▶ **Given problem A**
Answer these questions using the tax case text below:
(i) On what date did the Commissioner act on the refund claims?
(ii) What amount did the district court allocate as the price of a calf sold with its mother?
(iii) Until which release had the Commissioner refused to consider any application for approval, according to the court's findings?
▶ **Given problem B**
Continue the tax case text below, starting after its final sentence.

▶ **Document**
___

On May 19, 1953, following the amendment to Section 117(j), the Commissioner acted upon the refund claims, recognized that the sales of breeding stock were entitled to capital gains treatment, allowed the claims in part, disallowed them in part, and assessed tax deficiencies for 1946 and 1949. The taxpayers sued for the amount of their claim which had been disallowed. The district court held that the proceeds of baby calves sold with their mothers should be taxed as ordinary income and $10 of the price of the pair was allocated as the price of the calf. No question is before us with respect to the tax incidents of the sale of the calves. The district court resolved the other questions for the taxpayers and entered judgment against the Collector, from which judgment he has appealed. Before the district court it was claimed by the Government, as it is claimed before us, that the taxpayers were on a unit-livestock-price inventory accrual basis and that they could not, under the regulations, change from such basis to a cash basis and take the breeding stock out of the inventory without the consent of the Commissioner. Therefore, the Government says, the taxpayers are entitled to a capital gain measured by the difference between the accrued cost basis attributable to the breeding stock sold and the sales proceeds. The district court held that the taxpayers were entitled to a capital gain on the entire purchase price. In the Court's findings of fact it was recited:


"The uncontroverted evidence shows and the Court finds that (i) such approval [of a change in accounting methods and inventory practices] could not have been obtained for the years involved because they had already passed when the issue arose (following the Albright decision in 1949) and (ii) the Commissioner had refused to consider and approve any such application until his Bureau Release of May 12, 1953, and (iii) that plaintiffs in their claims for refund and in the administrative hearings were seeking the right to correct a mistake by simply removing a capital asset that, under the terms of Section 117 (j) could not be the subject matter of an inventory, and which should never have been in the inventory in the first place."

___

▶ **Information supplied**
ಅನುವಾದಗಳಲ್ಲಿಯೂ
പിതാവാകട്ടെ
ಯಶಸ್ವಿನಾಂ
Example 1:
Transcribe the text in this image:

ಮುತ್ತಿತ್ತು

___

▶ **Response A**
(i) May 19, 1953
(ii) $10
(iii) His Bureau Release of May 12, 1953

▶ **Response B**
The district court held that the portions of Regulations 29.22(c) which require the inclusion of breeding stock in a ranch inventory were in conflict with Section 117(j) and hence invalid, and that no change of accounting method was involved and therefore neither the approval nor consent of the Commissioner is required. The sole issue we are to determine is whether the cost basis to be used in computing the capital gain on breeding stock sold is zero, as the taxpayers claim, or a basis accrued under the unit-livestock-price method of inventory valuation, for which the Government contends.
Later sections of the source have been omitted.